Mark Lawrie (LGC 7 January) thinks the problems that are holding back the growth of shared services are political consensus and cultural resistance. The greater stumbling-block, however, is the fact that they fail to deliver much and often create greater costs.
Sharing back-office services is a plausible idea; it is to believe that there are economies in scale.
While it is true that we might achieve efficiencies by reducing the number of managers or consolidating accommodation, far greater efficiencies are always achieved through re-designing, rather than sharing services.
Stockport MBC provides an example: Re-designing the IT help desk led to a massive improvement in service (it now helps!), many more customer problems are resolved at the first point of transaction and a 17% reduction in operating costs, with further efficiencies anticipated.
Despite being exemplary according to conventional HR benchmarking, redesigning the HR service also led to a significant improvement in productivity. Both results would have been obviated if Stockport had followed the sharing mantra.
Worse, adopters of shared back-offices have discovered that it is not as simple as it sounds; variations in HR or finance practice, for example, cannot be simply forced into standardised processes.
Yet this - standardisation - is one of the key features of the shared services dogma. Couple that with splitting the services into front-offices (where customers make contact) and back-offices (where the service work can now be done without the ‘interference’ of the customer), and it is of little surprise that shared service centres experience high levels of failure demand. It is a direct consequence of fragmenting the work.

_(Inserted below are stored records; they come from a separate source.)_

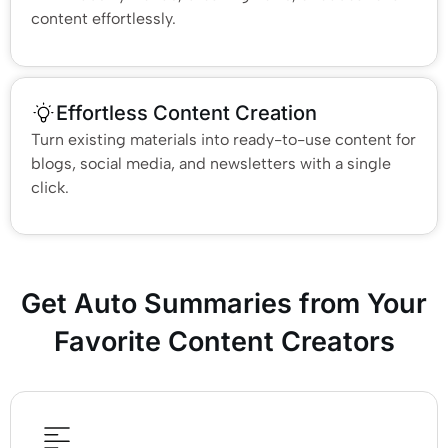
content effortlessly.
Effortless Content Creation
Turn existing materials into ready-to-use content for
blogs, social media, and newsletters with a single
click.
Get Auto Summaries from Your
Favorite Content Creators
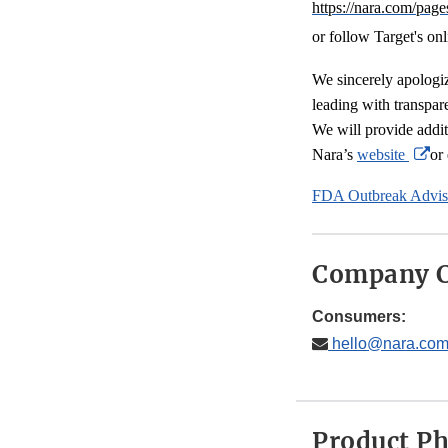
https://nara.com/page
or follow Target's onl
We sincerely apologi
leading with transpar
We will provide addit
Ex
Nara’s
website
or
Li
FDA Outbreak Advis
Di
Company C
Consumers:
hello@nara.co
Product P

The idea of back-offices began in the private sector. By de-coupling customers from service provision, it was argued, the resources consumed in providing the services can be optimised (unions would say the labour could be sweated).
But this de-coupling creates an important problem: do the people in the front-office take the same view as to what is required from and for the customer as the people in the back office?

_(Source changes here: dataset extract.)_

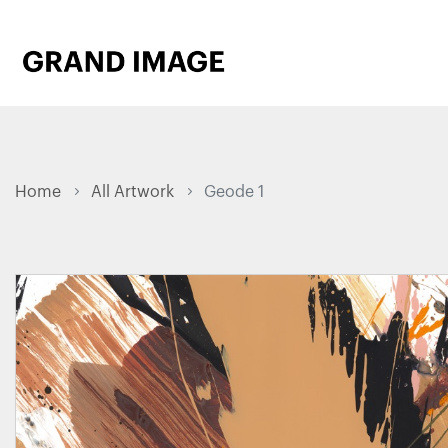
Home
All Artwork
Geode 1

The problem only being compounded by the inevitable more general expertise in the ‘front’ against the (detached) but ‘expert’ view in the ‘back’. (I put expert in inverted commas as this person is not in front of the customer, potentially missing important information)
The back-office protagonists think this can be solved through standardisation, but that only further compounds the problem.
Stockport MBC, like others who have taken a different route, has learned that standardisation is not the route to effective low-cost, high-quality services. Services have to be designed according to customer demand, which inevitably shows variety.
To absorb that variety, people with the necessary expertise are provided where customers access the service. Not only does this lead to much lower operating costs, the services are personalised and, hence, customers are massively impressed.
Only people can absorb variety. In the typical IT-led front-office/back-office design peoples’ ingenuity is stifled by the requirement to meet activity targets, focusing the service away from its purpose.
It is to realise two counter-intuitive truths: that people need to be in control, not controlled and cost (and with that economy) is in flow, not activity.
This should be warning to local authority managers considering what to do: Many claims for efficiency are based on transaction costs. While it may be true that these new service factories deal with transactions (phone calls and ‘folders’) more cheaply, the volume of transactions typically goes up, inflated by the design.
Legislating for back-offices would be to legislate for higher costs and more misery for public-sector workers. We ought not to do that.